### PROVIDED PASSAGE
↓↓↓

6 Jul 2019

Interview

AN INTERVIEW BY ATHANASÍA AARNIOSUO

JÉRÉMY GAUDIBERT: COFFEE, DANCING AND FINNISH RITUALS

The HIAP Design Residency has welcomed three international practitioners to work at Villa Eläintarha, next to Töölönlahti Bay. I met with one of them, Finland-based French designer Jérémy Gaudibert, to discuss his currents projects suitably over coffee. I say suitably, because coffee is what brought Jérémy to HIAP.

Jérémy has lived in Finland since the end of 2017 and is currently working on many different fields simultaneously. He is interested in printmaking and has been experimenting at the screenprinting workshop Kalasataman Seripaja. He is also working professionally as a dancer, teaching waacking and other types of dance to groups in Järvenpää and Pohjois-Haaga. He has a background in textile and industrial design, and is now exploring performance art. He also has an exhibition coming up in September with the other two Villa Eläintarha design residents, Luke Jones and Anna Burlakova. Before that, he is going to France to work on his design projects and label, as well as put on a waacking dance event with the transdisciplinary collective Petit Huit, consisting of a festival party and workshops. “Time goes fast in the city,” Jérémy laughs, so hopefully he will also manage to schedule some thinking time for himself.

A picture of recent experiments at Kalasataman seripaja based on own experience of voguing, especially the act of “serving face”.

A year after Jérémy settled in Finland back in 2017, he started sharing a small work space in Alppila, Helsinki with other dancers and makers. He was looking for inexpensive materials to work and experiment with, so he became interested in using waste material that he found in abundance: ground coffee and paper filters used to brew the drink. At first the fascination with the material was tactile and formal; Jérémy was manipulating both the smelly, dirty, slowly drying waste that was ground coffee as well as making objects out of the paper filters. “It was a very inspiring part of the process.” As a professional dancer, Jérémy is very intuitive with movement; a lot of his works are action-based. In his practice, Jérémy wants to make his two passions, design and dance, meet somewhere in the middle. In his coffee project, Jérémy wanted to embody the manipulation of the material through dance; he made shapes from the paper filters and wore them during a dance performance. “Motion makes things alive,” he finds.

Jérémy says that although the interest was practical and aesthetic to begin with, he very quickly found himself reading about coffee production, the use of coffee as an (almost) ritualistic practice, and coffee consumption and trade. He found out that Finnish people consume the most coffee in the world per capita. The Finnish language even uses coffee in words such as ‘vaalikahvit,’ election coffee; the ritual of drinking coffee after voting is such a strong one. Finnish history also knows of coffee substitutes made of fungi, roots, or potato peel, such as ‘pakurikahvi’, which was used particularly during the Second World War, when the consumption of coffee beans was strongly regulated and hard to come by. Understanding all these aspects of coffee history is important to Jérémy, as he tries to incorporate himself in Finnish culture and climate, and he is currently spending a lot of time reading and researching. He has talked to people who don’t drink coffee about the social stigma they are facing, and he has acquainted himself with the adverts of Finnish coffee brands Kulta Katriina and Juhla Mokka, which promote a strong romantic narrative of the Finnish people as shy and hard-working.

↑↑↑

### EXERCISE DIRECTIONS
Transcribe the part of the interview with Jérémy Gaudibert that opens with the words containing "The HIAP Design" and closes with "Jérémy to HIAP.". The listing that follows was taken from a different source than the interview.

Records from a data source

↓↓↓

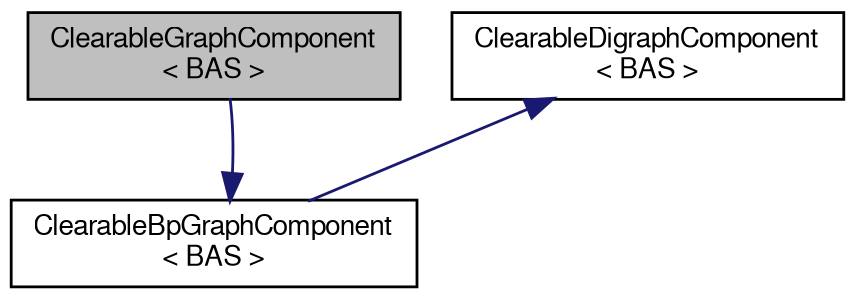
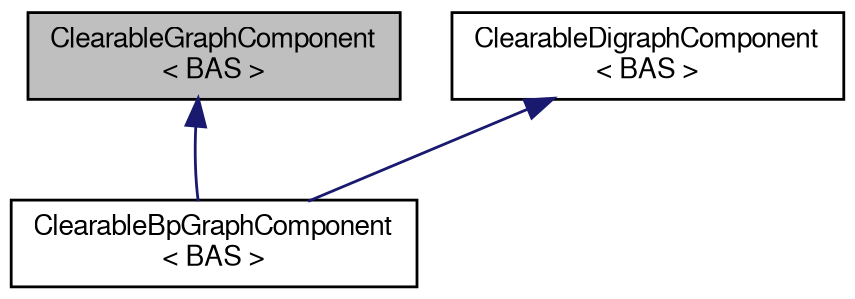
  digraph {
    node [color=black fillcolor=white fontname=FreeSans fontsize=10 shape=record style=filled]
    edge [color=midnightblue dir=back fontname=FreeSans fontsize=10 labelfontname=FreeSans labelfontsize=10 style=solid]
    n1 [fillcolor=grey75 fontcolor=black height=0.2 label="ClearableGraphComponent\l\< BAS \>" width=0.4]
    n2 [height=0.2 label="ClearableBpGraphComponent\l\< BAS \>" width=0.4]
    n3 [height=0.2 label="ClearableDigraphComponent\l\< BAS \>" width=0.4]
-   n2 -> n1
+   n1 -> n2
    n3 -> n2
  }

↑↑↑

### WRITTEN RESPONSE
The HIAP Design Residency has welcomed three international practitioners to work at Villa Eläintarha, next to Töölönlahti Bay. I met with one of them, Finland-based French designer Jérémy Gaudibert, to discuss his currents projects suitably over coffee. I say suitably, because coffee is what brought Jérémy to HIAP.